FAS-LLM: Large Language Model-Based Channel Prediction for OTFS-Enabled Satellite-FAS Links

TL;DR

This paper introduces FAS-LLM, a large language model-based approach for accurate and efficient channel prediction in OTFS-enabled satellite FAS links, significantly outperforming traditional models and preserving key physical characteristics.

Contribution

The paper presents a novel LLM-based architecture with a two-stage channel compression strategy for OTFS channels, enabling superior prediction accuracy and physical-layer fidelity.

Findings

FAS-LLM achieves up to 10 dB NMSE improvement.

Threefold RMSE reduction compared to classical models.

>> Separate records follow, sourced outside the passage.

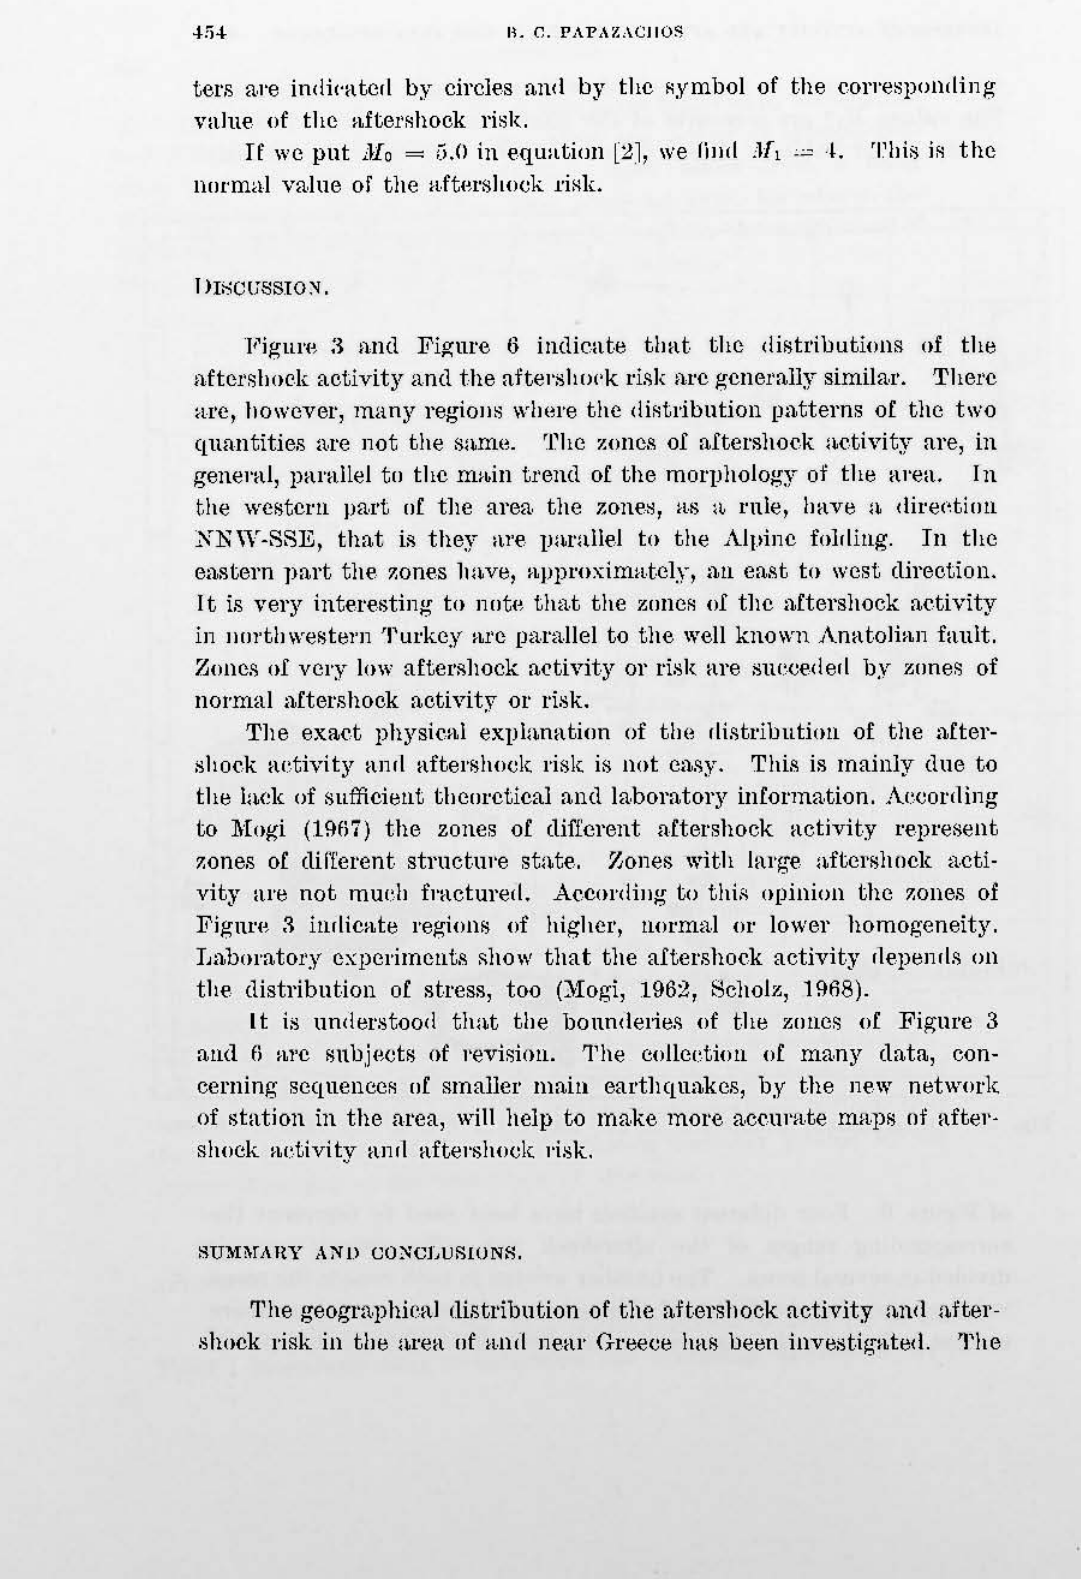
Figure :3 and Fip;ure 6 indicat.e that. the distl'ibutions oi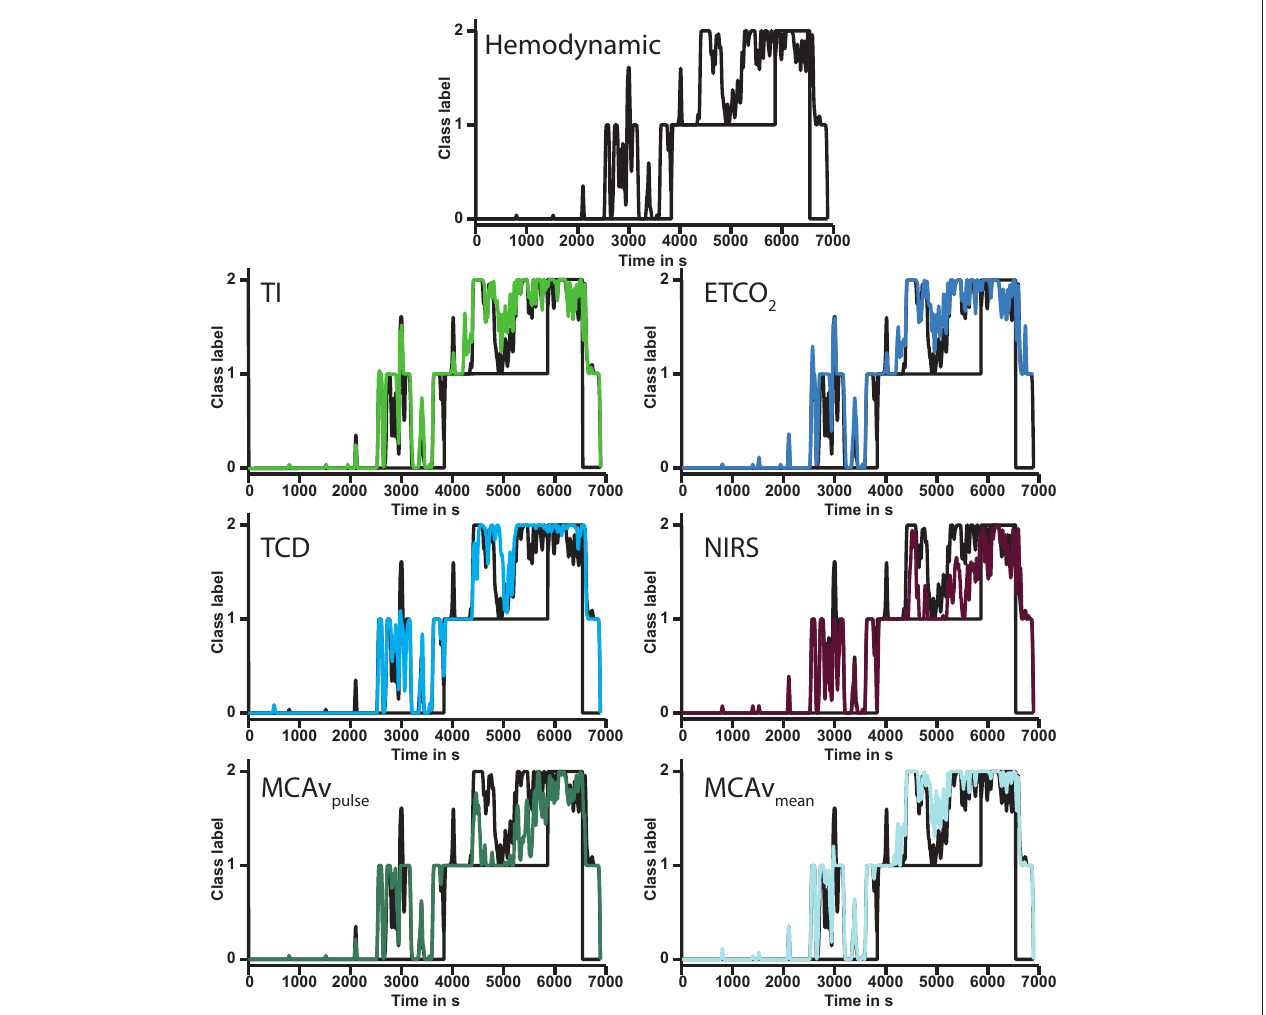
FIGURE 3 | Output of six models compared to BP curve dynamics model (#1, top ) in a single subject. Each subsequent graph shows the modulation of the addition of the annotated feature(s). In this subject the model for MCAv pulse height ( bottom left ) had the lowest error. Note that all model outputs increase with increasing duration of lower body negative pressure. ETCO 2 , end-tidal carbon dioxide pressure; TI, thoracic impedance; NIRS, near infrared spectroscopy; TCD, transcranial Doppler; MCAv, middle cerebral artery velocity; MCAv pulse , middle cerebral artery velocity pulse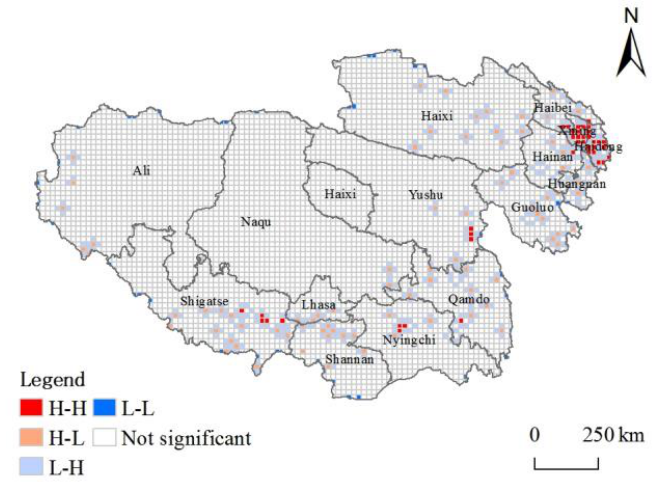
Figure 5. Local autocorrelation of high-grade tourist attractions on the Tibetan Plateau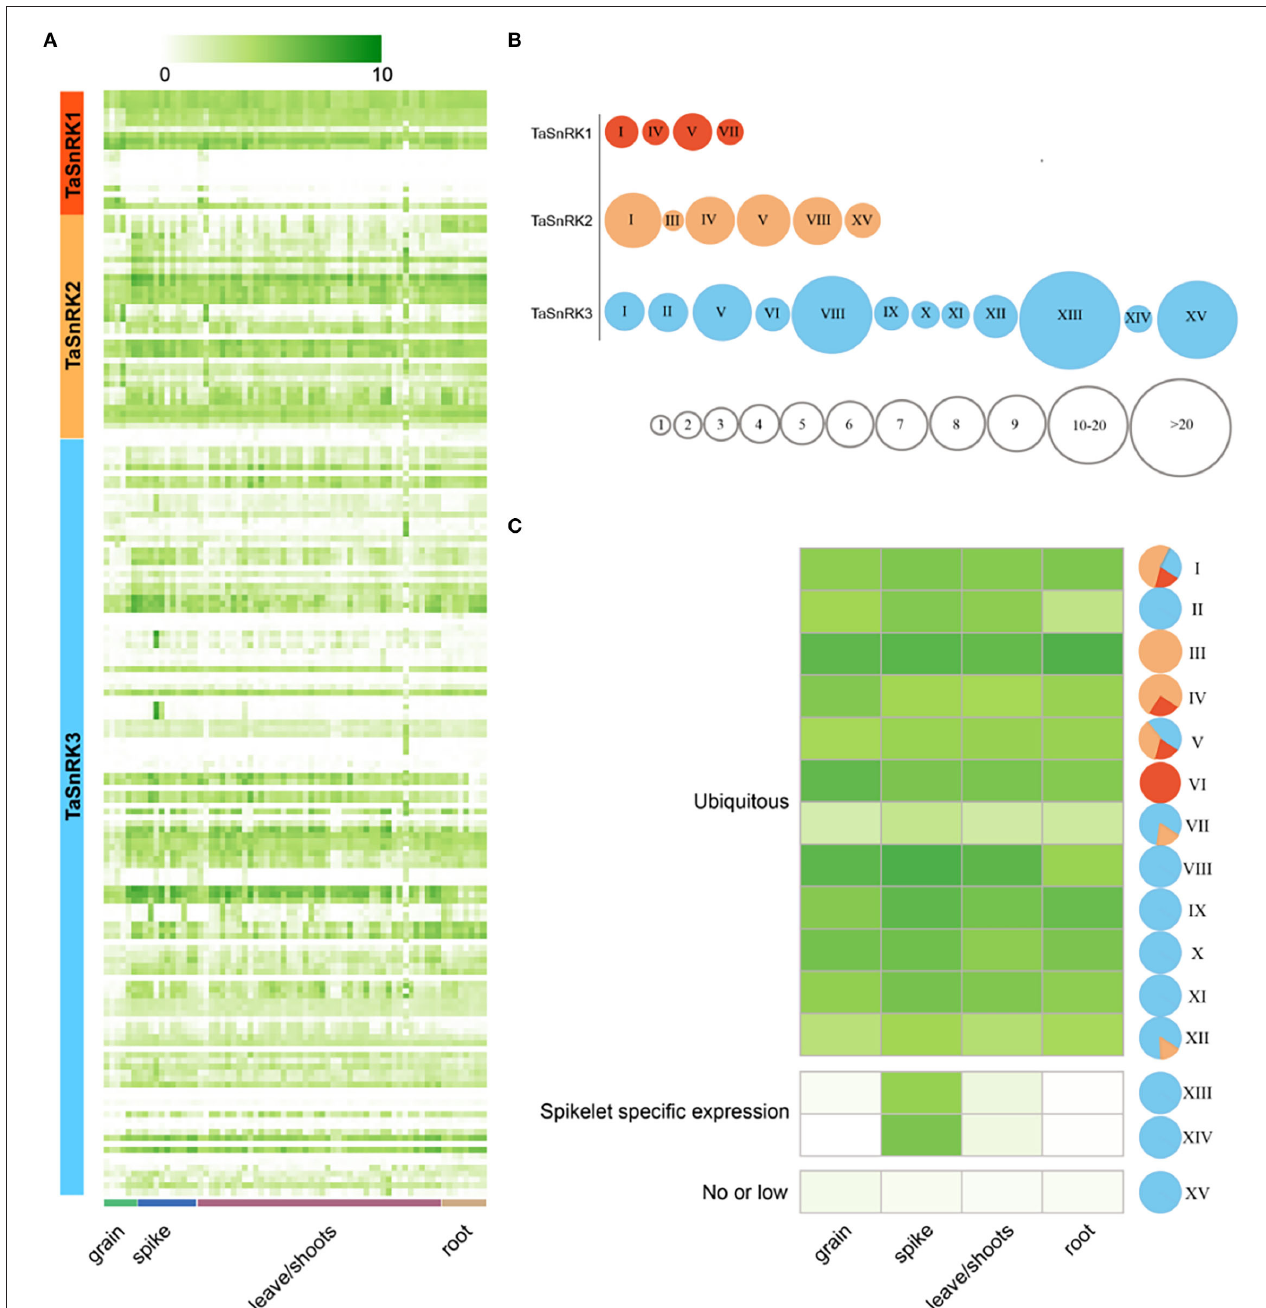
FIGURE 4 | Transcriptome analyses of 186 TaSnRKs during wheat development. (A) The 186 TaSnRK gene expression levels in three wheat development stages/tissues (columns) and subfamilies (rows). Different levels of gene fold change, i.e., log2 (TPM + 1), are marked by colors that gradually change (Fold change > 5 suggests significant expression). Detailed information is listed in Supplementary Material 7 . (B) Based on the gene expression, genes in three subfamilies were clustered into 15 types indicated by roman numerals. Smaller circles indicate fewer genes of this subfamily belong to this type (a particular circle size suggests gene numbers). (C) A heatmap shows average expression values for the 15 types. Colors in sectors indicate three subfamilies as (A,B) : SnRK1 (red), SnRK2 (orange), and SnRK3 (blue).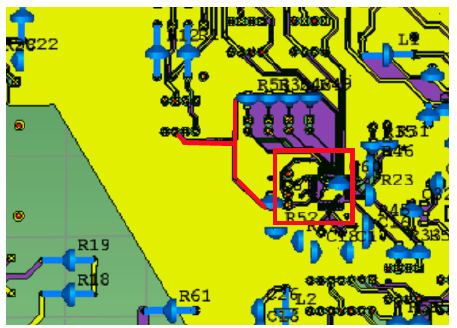
Figure 17. Local model of merging unit.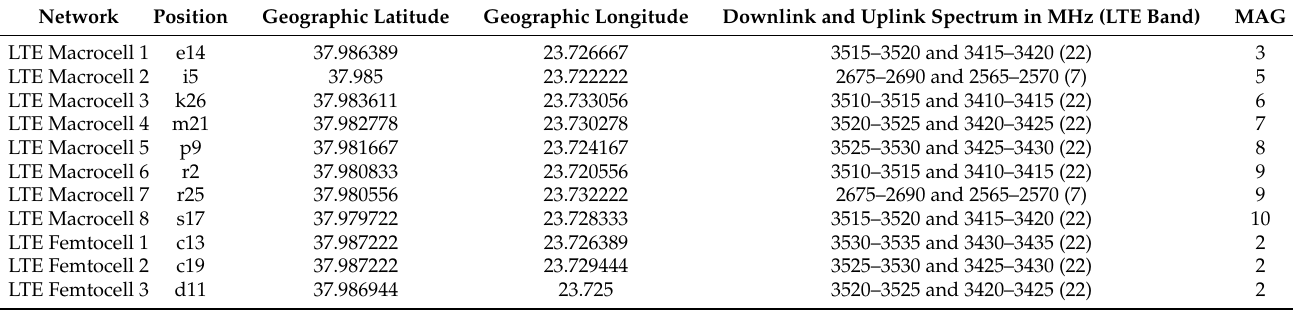
Table A3. The positions and the frequencies of the simulated LTE-A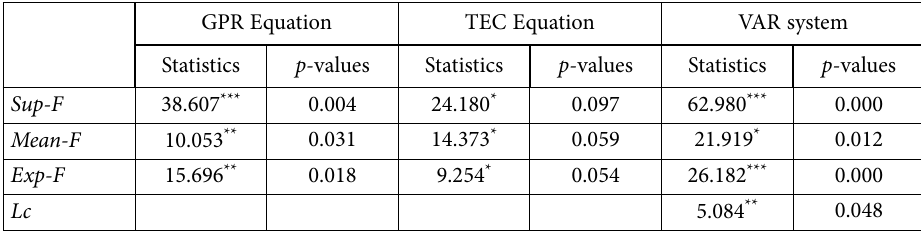
Table 4. The parameter stability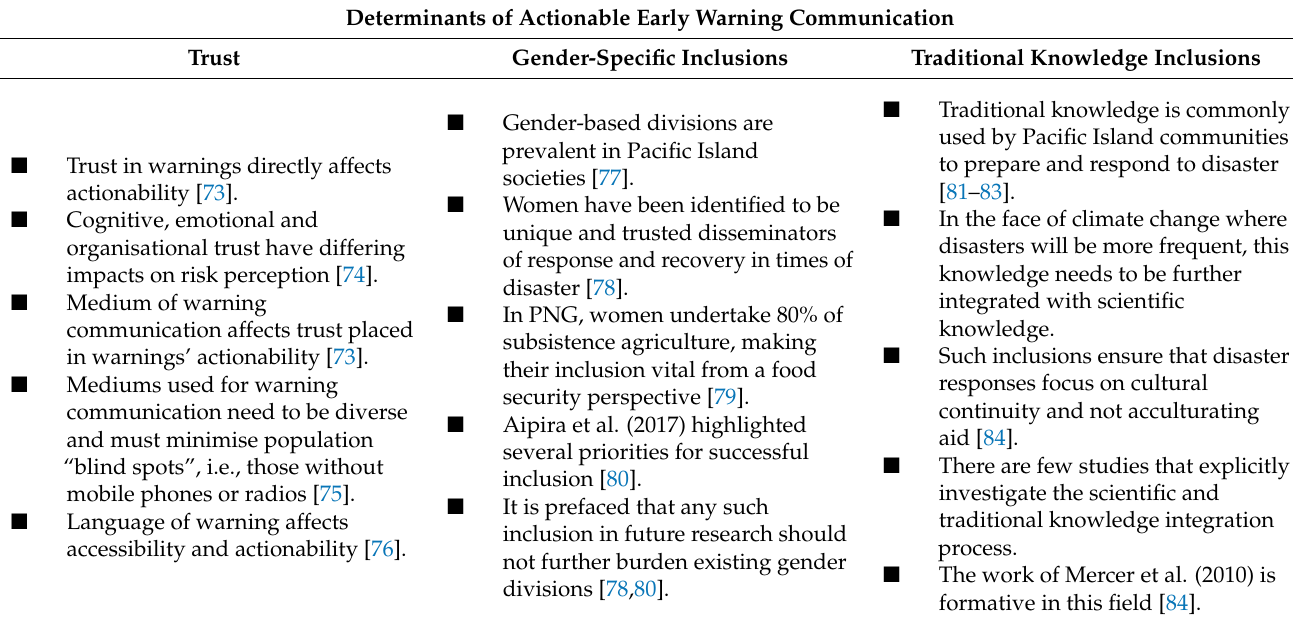
Table 3. Determinants of actionable early warning communication in Pacific Island Countries as identified by a literature review. Determinants of Actionable Early Warning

Predicted channels maintain key physical-layer characteristics.

Abstract

This paper proposes FAS-LLM, a novel large language model (LLM)-based architecture for predicting future channel states in Orthogonal Time Frequency Space (OTFS)-enabled satellite downlinks equipped with fluid antenna systems (FAS). The proposed method introduces a two-stage channel compression strategy combining reference-port selection and separable principal component analysis (PCA) to extract compact, delay-Doppler-aware representations from high-dimensional OTFS channels. These representations are then embedded into a LoRA-adapted LLM, enabling efficient time-series forecasting of channel coefficients. Performance evaluations demonstrate that FAS-LLM outperforms classical baselines including GRU, LSTM, and Transformer models, achieving up to 10 dB normalized mean squared error (NMSE) improvement and threefold root mean squared error (RMSE) reduction across prediction horizons. Furthermore, the predicted channels preserve key physical-layer characteristics, enabling near-optimal performance in ergodic capacity, spectral efficiency, and outage probability across a wide range of signal-to-noise ratios (SNRs). These results highlight the potential of LLM-based forecasting for delay-sensitive and energy-efficient link adaptation in future satellite IoT networks.